What’s YOUR most hated lab task?
11. Calibrating the lab balances.
Boxing tips was the bane of my life during a summer studentship a few years ago. Between that and updating a chemical inventory of nearly 1000 compounds I almost lost the will to live. All of the other chores are a joy in comparison.
Top of the gag-worthiness was unblocking the U-bend in the lab sink. I worked in a lab which handled human blood, so there was always a lovely combination of pipette tips along with congealed Virkon/plasma mix. Black pudding anyone ?! Yuck.
Buffering phenol
Picking 5000 colonies
12. Calibrating pipettes
13. Adjusting pH of solutions. One drop too many and you have to start all over again!
Discarding biohazard waste, YUCK! Always felt like burning my clothes and taking a shower afterward
I think preparing salt saturated phenol is the most hated work……….
Love this article!
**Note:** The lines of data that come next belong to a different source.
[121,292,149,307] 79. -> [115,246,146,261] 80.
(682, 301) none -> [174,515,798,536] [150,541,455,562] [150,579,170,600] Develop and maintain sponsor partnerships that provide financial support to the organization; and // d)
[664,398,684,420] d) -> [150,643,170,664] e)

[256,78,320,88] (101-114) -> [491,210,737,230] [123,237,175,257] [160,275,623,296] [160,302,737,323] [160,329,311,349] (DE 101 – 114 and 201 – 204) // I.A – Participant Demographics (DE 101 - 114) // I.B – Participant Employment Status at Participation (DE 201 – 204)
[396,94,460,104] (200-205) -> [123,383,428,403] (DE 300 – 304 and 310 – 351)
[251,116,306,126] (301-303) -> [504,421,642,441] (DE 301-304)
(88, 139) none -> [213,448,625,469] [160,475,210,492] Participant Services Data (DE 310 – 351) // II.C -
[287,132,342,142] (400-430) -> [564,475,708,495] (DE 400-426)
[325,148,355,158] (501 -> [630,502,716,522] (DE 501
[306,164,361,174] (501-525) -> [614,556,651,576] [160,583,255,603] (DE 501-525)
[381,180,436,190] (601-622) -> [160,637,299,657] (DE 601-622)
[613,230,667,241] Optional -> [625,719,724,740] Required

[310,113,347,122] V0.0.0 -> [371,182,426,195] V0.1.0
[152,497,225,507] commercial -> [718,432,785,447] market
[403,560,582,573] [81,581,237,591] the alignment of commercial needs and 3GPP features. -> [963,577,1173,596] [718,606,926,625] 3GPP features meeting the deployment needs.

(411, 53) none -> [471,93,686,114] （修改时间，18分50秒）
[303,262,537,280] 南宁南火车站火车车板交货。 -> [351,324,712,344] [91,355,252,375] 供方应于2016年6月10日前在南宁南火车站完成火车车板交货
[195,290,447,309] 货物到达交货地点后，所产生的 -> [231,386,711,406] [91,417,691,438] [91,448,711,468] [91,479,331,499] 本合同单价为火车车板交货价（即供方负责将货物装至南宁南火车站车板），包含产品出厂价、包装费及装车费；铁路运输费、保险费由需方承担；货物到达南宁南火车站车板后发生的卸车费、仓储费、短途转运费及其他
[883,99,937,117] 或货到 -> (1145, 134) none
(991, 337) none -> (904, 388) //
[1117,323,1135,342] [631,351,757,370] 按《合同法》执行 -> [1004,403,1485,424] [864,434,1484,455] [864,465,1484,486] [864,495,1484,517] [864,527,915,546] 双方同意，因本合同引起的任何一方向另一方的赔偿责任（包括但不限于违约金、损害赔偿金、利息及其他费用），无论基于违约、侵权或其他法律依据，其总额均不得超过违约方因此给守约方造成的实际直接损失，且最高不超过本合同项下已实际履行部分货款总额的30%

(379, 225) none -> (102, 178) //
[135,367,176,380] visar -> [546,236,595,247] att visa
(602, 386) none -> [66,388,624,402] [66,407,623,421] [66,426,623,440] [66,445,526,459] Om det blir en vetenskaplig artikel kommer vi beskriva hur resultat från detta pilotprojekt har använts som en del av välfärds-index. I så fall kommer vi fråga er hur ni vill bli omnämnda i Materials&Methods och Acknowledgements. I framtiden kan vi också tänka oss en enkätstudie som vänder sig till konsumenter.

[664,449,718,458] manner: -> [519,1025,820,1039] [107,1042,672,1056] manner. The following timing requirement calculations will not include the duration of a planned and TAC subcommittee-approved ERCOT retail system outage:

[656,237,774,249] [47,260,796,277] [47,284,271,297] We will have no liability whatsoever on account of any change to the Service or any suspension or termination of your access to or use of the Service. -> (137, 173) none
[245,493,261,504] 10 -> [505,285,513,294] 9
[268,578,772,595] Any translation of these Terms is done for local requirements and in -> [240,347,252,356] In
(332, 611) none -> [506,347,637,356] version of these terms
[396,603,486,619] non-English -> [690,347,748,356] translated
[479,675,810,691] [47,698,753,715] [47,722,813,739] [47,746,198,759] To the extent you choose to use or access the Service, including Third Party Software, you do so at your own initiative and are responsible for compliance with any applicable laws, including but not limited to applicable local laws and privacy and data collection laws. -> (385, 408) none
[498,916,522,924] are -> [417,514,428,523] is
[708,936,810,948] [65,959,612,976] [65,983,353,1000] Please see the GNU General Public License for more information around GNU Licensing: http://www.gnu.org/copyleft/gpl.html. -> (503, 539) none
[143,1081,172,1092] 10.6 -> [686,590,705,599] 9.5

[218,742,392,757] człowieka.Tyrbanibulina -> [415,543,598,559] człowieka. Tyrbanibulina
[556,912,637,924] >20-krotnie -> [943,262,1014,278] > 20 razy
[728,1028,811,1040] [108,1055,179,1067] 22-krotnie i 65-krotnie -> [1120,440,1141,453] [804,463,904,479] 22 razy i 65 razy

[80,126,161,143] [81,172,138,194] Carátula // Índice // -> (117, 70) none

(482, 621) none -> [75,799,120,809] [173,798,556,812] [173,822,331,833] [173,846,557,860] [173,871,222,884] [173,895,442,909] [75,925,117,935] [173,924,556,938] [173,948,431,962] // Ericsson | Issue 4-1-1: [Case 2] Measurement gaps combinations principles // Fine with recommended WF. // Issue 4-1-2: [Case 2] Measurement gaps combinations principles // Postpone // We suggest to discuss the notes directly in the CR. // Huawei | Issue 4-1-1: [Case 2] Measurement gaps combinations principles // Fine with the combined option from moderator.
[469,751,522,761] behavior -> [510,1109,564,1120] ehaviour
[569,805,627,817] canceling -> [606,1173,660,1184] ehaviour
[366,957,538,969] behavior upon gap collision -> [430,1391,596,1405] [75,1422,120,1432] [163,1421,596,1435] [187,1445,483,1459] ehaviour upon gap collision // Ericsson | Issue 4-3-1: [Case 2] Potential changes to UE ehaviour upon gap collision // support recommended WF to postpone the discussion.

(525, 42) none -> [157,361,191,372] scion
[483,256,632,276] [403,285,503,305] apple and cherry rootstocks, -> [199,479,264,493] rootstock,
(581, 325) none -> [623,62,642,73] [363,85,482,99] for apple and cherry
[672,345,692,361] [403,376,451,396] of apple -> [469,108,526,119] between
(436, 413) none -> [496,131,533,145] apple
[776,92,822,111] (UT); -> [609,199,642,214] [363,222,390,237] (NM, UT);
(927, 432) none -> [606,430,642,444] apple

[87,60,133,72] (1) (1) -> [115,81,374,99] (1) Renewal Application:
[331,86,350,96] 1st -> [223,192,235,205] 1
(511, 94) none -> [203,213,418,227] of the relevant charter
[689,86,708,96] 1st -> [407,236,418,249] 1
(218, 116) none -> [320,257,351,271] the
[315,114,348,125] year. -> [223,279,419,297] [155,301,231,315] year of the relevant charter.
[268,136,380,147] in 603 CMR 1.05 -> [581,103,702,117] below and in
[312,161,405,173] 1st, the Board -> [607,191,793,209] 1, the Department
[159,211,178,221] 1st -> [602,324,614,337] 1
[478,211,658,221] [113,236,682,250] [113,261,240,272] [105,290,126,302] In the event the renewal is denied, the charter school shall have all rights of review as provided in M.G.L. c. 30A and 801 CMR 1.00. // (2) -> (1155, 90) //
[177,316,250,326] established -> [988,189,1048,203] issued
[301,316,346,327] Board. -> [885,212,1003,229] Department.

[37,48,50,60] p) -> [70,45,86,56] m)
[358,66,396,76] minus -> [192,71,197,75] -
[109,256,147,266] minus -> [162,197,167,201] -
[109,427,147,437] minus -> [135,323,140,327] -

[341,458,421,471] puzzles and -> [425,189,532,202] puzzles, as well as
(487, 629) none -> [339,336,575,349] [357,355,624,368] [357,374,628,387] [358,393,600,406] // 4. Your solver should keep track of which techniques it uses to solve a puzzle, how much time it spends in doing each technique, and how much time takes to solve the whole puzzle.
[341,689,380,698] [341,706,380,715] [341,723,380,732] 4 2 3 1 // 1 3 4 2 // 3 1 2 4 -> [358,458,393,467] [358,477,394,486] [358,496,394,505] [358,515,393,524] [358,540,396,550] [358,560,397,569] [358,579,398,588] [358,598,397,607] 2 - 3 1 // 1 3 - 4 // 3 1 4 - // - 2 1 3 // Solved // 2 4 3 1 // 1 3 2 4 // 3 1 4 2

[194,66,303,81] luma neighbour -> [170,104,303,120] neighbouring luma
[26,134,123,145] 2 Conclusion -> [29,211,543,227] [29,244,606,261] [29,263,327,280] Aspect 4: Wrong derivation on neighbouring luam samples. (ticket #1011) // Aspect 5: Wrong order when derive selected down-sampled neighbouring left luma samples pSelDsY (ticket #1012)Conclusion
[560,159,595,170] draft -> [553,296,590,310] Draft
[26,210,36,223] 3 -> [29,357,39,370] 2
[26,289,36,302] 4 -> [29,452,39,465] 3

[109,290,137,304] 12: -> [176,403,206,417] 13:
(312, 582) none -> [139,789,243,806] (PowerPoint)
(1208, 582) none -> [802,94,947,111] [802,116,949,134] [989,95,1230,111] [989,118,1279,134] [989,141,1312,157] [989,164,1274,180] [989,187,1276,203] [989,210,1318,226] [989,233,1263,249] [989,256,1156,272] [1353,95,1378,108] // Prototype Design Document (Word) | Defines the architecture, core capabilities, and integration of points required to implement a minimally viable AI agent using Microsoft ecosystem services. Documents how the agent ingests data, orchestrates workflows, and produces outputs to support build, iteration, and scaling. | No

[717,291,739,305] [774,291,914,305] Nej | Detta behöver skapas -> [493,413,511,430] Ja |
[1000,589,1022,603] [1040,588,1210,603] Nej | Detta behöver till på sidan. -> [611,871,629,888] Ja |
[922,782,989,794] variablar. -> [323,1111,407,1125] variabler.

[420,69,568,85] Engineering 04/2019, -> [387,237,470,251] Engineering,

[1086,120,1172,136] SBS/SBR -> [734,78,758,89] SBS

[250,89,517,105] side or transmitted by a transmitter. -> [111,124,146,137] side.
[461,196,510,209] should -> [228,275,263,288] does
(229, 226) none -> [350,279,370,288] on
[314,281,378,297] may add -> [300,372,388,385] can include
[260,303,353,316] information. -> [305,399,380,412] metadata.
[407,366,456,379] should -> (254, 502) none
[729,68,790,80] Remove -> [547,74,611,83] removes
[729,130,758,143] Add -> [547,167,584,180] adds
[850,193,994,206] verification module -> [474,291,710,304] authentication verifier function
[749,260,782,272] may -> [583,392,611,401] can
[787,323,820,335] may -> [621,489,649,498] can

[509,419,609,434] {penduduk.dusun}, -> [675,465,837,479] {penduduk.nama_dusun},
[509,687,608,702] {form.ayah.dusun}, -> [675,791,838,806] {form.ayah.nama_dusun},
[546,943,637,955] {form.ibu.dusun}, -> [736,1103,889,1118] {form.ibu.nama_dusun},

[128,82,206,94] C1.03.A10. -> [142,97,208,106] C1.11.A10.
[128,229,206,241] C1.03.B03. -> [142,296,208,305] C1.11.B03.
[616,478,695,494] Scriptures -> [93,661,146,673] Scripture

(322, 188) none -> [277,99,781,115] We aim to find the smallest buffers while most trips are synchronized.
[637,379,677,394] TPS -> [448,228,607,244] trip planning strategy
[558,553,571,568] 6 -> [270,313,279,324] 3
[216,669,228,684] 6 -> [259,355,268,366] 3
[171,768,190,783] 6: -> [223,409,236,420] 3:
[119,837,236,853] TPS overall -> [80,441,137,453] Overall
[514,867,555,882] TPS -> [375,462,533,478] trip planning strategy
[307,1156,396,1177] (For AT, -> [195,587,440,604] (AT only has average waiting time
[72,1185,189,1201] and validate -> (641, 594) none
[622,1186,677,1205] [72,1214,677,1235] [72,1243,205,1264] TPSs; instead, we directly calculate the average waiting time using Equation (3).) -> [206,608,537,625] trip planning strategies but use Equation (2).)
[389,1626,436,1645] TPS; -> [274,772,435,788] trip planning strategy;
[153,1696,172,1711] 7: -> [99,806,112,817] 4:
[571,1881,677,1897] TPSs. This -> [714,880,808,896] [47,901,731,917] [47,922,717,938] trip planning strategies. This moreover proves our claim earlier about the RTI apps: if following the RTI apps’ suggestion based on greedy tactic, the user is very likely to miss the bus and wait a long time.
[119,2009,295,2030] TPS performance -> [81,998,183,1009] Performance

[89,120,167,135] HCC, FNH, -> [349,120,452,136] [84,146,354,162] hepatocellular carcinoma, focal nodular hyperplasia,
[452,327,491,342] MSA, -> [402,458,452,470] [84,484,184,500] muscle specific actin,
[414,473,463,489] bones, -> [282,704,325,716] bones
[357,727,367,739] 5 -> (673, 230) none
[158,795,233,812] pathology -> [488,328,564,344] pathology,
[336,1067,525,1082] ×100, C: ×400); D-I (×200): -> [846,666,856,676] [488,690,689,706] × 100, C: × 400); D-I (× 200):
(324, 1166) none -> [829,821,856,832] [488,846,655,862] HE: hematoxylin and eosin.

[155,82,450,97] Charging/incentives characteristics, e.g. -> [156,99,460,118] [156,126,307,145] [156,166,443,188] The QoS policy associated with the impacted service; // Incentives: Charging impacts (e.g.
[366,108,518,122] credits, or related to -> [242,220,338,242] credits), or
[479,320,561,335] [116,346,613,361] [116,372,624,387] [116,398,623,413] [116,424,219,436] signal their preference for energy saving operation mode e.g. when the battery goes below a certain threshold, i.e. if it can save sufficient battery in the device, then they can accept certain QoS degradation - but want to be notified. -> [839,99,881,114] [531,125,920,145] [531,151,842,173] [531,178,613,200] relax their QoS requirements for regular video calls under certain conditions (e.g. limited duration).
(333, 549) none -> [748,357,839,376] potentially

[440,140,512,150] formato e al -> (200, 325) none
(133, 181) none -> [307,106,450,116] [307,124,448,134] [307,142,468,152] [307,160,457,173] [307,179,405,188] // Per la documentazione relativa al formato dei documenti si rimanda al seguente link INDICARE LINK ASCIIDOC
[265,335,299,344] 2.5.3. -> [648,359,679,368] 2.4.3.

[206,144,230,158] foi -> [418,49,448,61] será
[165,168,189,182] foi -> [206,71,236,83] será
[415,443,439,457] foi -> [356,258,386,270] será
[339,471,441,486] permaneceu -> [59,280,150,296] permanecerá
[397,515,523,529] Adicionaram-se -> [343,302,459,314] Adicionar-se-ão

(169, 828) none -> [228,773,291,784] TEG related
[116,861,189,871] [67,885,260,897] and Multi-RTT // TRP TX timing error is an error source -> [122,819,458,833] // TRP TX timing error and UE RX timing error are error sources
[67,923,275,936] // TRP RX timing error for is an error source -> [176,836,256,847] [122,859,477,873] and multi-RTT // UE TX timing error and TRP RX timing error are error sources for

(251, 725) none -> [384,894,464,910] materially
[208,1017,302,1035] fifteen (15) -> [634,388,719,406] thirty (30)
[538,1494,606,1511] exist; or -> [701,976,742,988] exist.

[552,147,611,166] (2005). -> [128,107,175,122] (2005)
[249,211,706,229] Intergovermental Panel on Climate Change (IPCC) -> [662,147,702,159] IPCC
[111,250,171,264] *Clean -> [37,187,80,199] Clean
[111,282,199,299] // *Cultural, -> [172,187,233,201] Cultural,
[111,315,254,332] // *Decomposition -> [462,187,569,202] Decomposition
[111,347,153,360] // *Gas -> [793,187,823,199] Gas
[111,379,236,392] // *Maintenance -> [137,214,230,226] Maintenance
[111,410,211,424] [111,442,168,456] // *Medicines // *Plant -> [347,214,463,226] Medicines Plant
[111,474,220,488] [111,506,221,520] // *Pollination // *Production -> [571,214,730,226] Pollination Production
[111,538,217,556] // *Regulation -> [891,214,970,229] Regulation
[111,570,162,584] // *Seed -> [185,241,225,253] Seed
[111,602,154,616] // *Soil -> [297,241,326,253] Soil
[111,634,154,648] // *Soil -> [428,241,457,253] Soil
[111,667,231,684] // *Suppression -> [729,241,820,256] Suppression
So funny and exactly what I needed right now. I’d have to say trying to make an RNAse / DNAse free concentrated salt solution for ethanol precipitations. And also making 0.5M EDTA. That shit never dissolves! NEVER!!
Try adding NaOH pellets, while measuring pH. As pH going closer to 8.0, EDTA dissolved. Gently heating while steering helps as well, just don’t leave unattended, it’ll boil.
top ones are boxing tips, adjusting pH and definitely dissolving EDTA.